Many European visa applications require health insurance with coverage of at least €30,000 for medical treatment and repatriation. SafetyWing and basic nomad plans often don't meet this threshold. Check the exact wording of your visa's health insurance requirement before buying.
📝 Before you buy — checklist
- Confirm your domestic insurance void date for long-term stays abroad
- Check whether your visa application requires specific coverage amounts
- Decide between FMU and moratorium based on your health history
- Confirm whether your plan covers the country you're moving to and any countries you'll visit
- Check the direct-billing hospital network in your destination city
- Read the pre-existing condition clause — specifically the moratorium period if applicable
- Check the annual inpatient limit (aim for €1M+ minimum)
- Confirm evacuation and repatriation are included
- If planning a family: verify maternity waiting period and annual limit
- If you might visit the US: confirm US coverage and any sub-limits
- Understand the claims process before you need it — app, hotline, or portal?

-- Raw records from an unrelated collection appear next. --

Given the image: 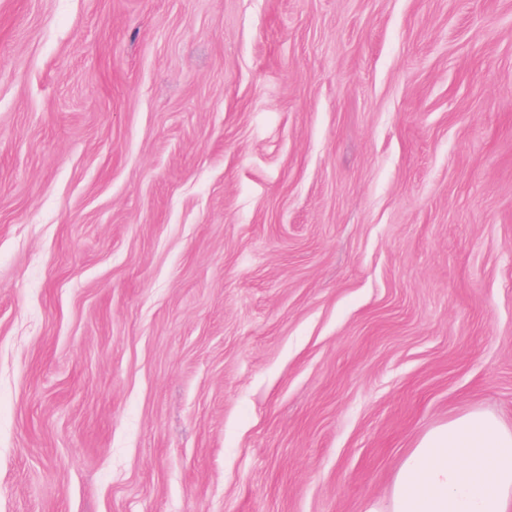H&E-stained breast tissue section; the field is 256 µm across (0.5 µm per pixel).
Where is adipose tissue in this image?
I'll use <instances>...</instances> for the list:
<instances>
[{
	"instance_id": "adipose-tissue-1",
	"label": "adipose tissue",
	"mask_w": 512,
	"mask_h": 512,
	"mask_svg": "<svg viewBox=\"0 0 512 512\" xmlns=\"http://www.w3.org/2000/svg\"><path fill=\"white\" fill-rule=\"evenodd\" d=\"M363 512H512V426L473 408L427 429Z\"/></svg>"
}]
</instances>
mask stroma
<instances>
[{
  "label": "stroma",
  "instance_id": "35a3bbf8",
  "mask_svg": "<svg viewBox=\"0 0 512 512\" xmlns=\"http://www.w3.org/2000/svg\"><path fill=\"white\" fill-rule=\"evenodd\" d=\"M512 424V0H0V512H362Z\"/></svg>",
  "mask_w": 512,
  "mask_h": 512
}]
</instances>
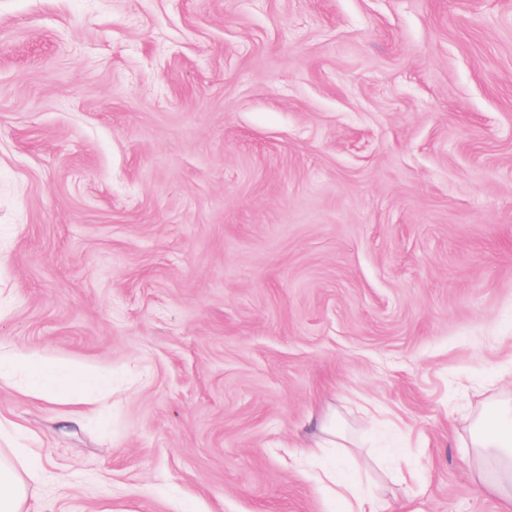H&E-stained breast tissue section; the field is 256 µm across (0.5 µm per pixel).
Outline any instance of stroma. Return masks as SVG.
<instances>
[{
  "mask_svg": "<svg viewBox=\"0 0 512 512\" xmlns=\"http://www.w3.org/2000/svg\"><path fill=\"white\" fill-rule=\"evenodd\" d=\"M509 399L512 0H0L29 512H340L335 463L502 512L468 427Z\"/></svg>",
  "mask_w": 512,
  "mask_h": 512,
  "instance_id": "1",
  "label": "stroma"
}]
</instances>
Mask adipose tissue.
<instances>
[{"mask_svg": "<svg viewBox=\"0 0 512 512\" xmlns=\"http://www.w3.org/2000/svg\"><path fill=\"white\" fill-rule=\"evenodd\" d=\"M479 459V483L512 508V413L497 404H486L473 439ZM41 480L34 459H19L17 453L0 452V512H25Z\"/></svg>", "mask_w": 512, "mask_h": 512, "instance_id": "1", "label": "adipose tissue"}]
</instances>
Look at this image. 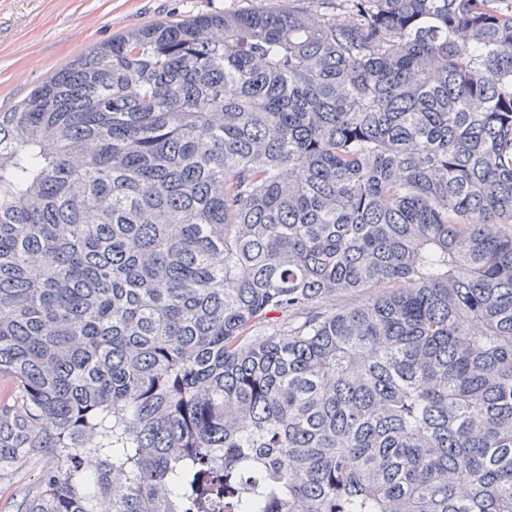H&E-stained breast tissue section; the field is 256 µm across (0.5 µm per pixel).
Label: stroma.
Returning <instances> with one entry per match:
<instances>
[{
    "label": "stroma",
    "instance_id": "stroma-1",
    "mask_svg": "<svg viewBox=\"0 0 512 512\" xmlns=\"http://www.w3.org/2000/svg\"><path fill=\"white\" fill-rule=\"evenodd\" d=\"M251 0H0V109L96 45L128 29L250 6ZM58 461L43 455L0 471V512Z\"/></svg>",
    "mask_w": 512,
    "mask_h": 512
}]
</instances>
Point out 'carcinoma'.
Returning <instances> with one entry per match:
<instances>
[{
  "label": "carcinoma",
  "instance_id": "cac0c4a2",
  "mask_svg": "<svg viewBox=\"0 0 512 512\" xmlns=\"http://www.w3.org/2000/svg\"><path fill=\"white\" fill-rule=\"evenodd\" d=\"M16 512H512V0L132 28L0 110ZM58 460L50 454L32 462L0 471V512H14V504L34 486L38 474L56 468Z\"/></svg>",
  "mask_w": 512,
  "mask_h": 512
}]
</instances>
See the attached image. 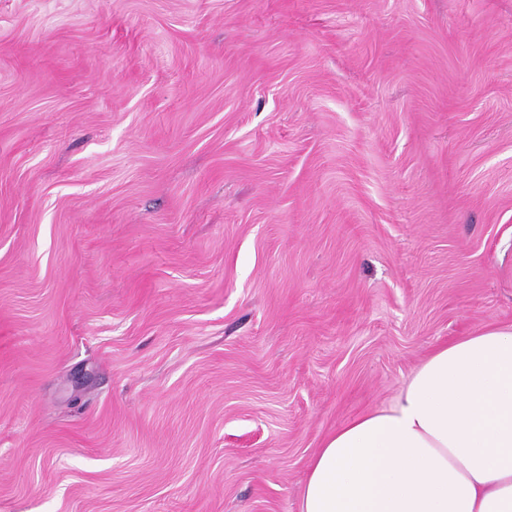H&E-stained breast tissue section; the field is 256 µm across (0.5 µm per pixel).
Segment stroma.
I'll return each mask as SVG.
<instances>
[{"label":"stroma","mask_w":512,"mask_h":512,"mask_svg":"<svg viewBox=\"0 0 512 512\" xmlns=\"http://www.w3.org/2000/svg\"><path fill=\"white\" fill-rule=\"evenodd\" d=\"M512 326V0H0V512H298Z\"/></svg>","instance_id":"obj_1"}]
</instances>
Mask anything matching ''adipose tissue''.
Instances as JSON below:
<instances>
[{
  "instance_id": "adipose-tissue-1",
  "label": "adipose tissue",
  "mask_w": 512,
  "mask_h": 512,
  "mask_svg": "<svg viewBox=\"0 0 512 512\" xmlns=\"http://www.w3.org/2000/svg\"><path fill=\"white\" fill-rule=\"evenodd\" d=\"M299 512H512V327L437 348L311 458Z\"/></svg>"
}]
</instances>
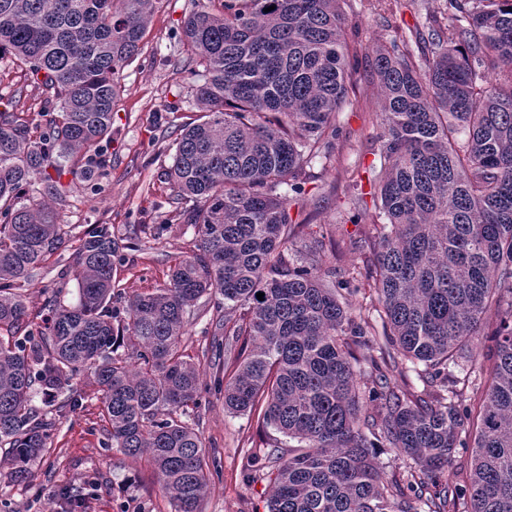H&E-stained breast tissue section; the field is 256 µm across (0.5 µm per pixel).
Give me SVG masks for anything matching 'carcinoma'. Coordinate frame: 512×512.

This guide is for informational purposes only. Insurance products, coverage terms, and premium rates change frequently. Always read the full policy wording before purchasing, and consult an independent insurance broker for advice tailored to your specific health situation and destination. Provider information is based on publicly available data as of early 2025 and may not reflect current offerings.